Tuesday, October 11, 2011

THE HORROR OF FRANKENSTEIN (Jimmy Sangster, 1970)


Victor plays with divine fire but instead of giving it to mortals, hordes this messianic power to sate his voracious intellectual appetite, sacrificing morality for immortality. Director Jimmy Sangster stitches together droll comedy and horror tropes, revealing the origin of the failed protagonist from the four humours of bathos.

The horror of Victor Frankenstein resides not in the beast born of stitch and staple, but in the cold dark pit that substitutes for empathy, a carnivorous void that consumes knowledge for the sake of self.
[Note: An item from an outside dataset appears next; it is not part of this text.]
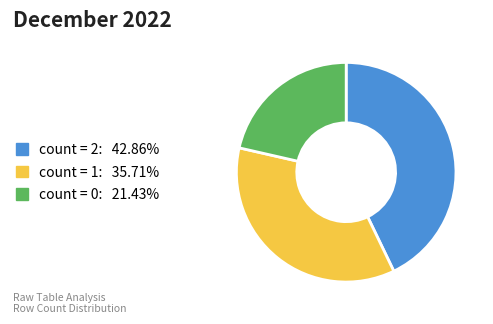

What is the ratio of the value at count = 0: 21.43% to the value at count = 2: 42.86%?

0.5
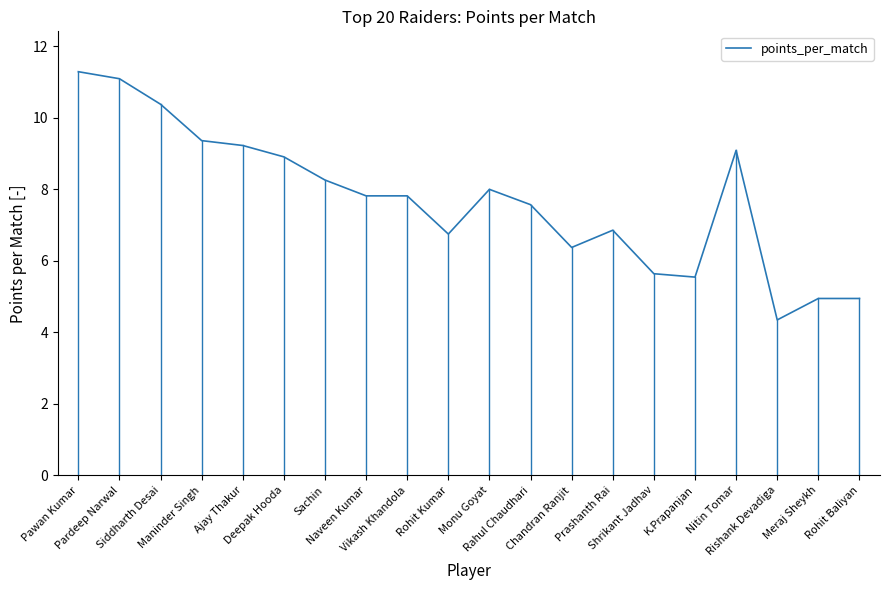

What is the approximate value at Maninder Singh?

9.4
The story begins with Viktor idly dissecting the female anatomy as he sits through a boring lecture, lost in electric dreams. He challenges his professors and decides to leave school to focus upon his masters thesis: to create mankind by his own hand. After murdering his father, he inherits title and estate, as well as a buxom maid to fulfill his dietary needs and continues with his experiments.

Ralph Bates plays Frankenstein with a cold self assurance tinged with a wry humor, spitting aspersions and venom with a grin and firm handshake. It’s a wonderful performance because Victor’s actions are despicable, yet somehow he remains marginally sympathetic. He is adored by Elizabeth, the beautiful daughter of part number 25, and in her time of need subjugates her into physical and emotional bondage. Truly a cad! Once he finishes his pet project, the stumbling monster (played by David Prowse) initiates murder and mayhem which Viktor uses to his own advantage. The plastic and putty makeup is awful, with Prowse display the emotional range of a vole, neither imbuing the creature with sympathy or malevolence: it makes one yearn for the days of the sad eyed Christopher Lee as the tortured servant of a demented mind.

Sangster’s film is rarely laugh out loud funny but is laced with black humor: a horror noir. Frankenstein makes his monster in his own selfish image: a patchwork forgery.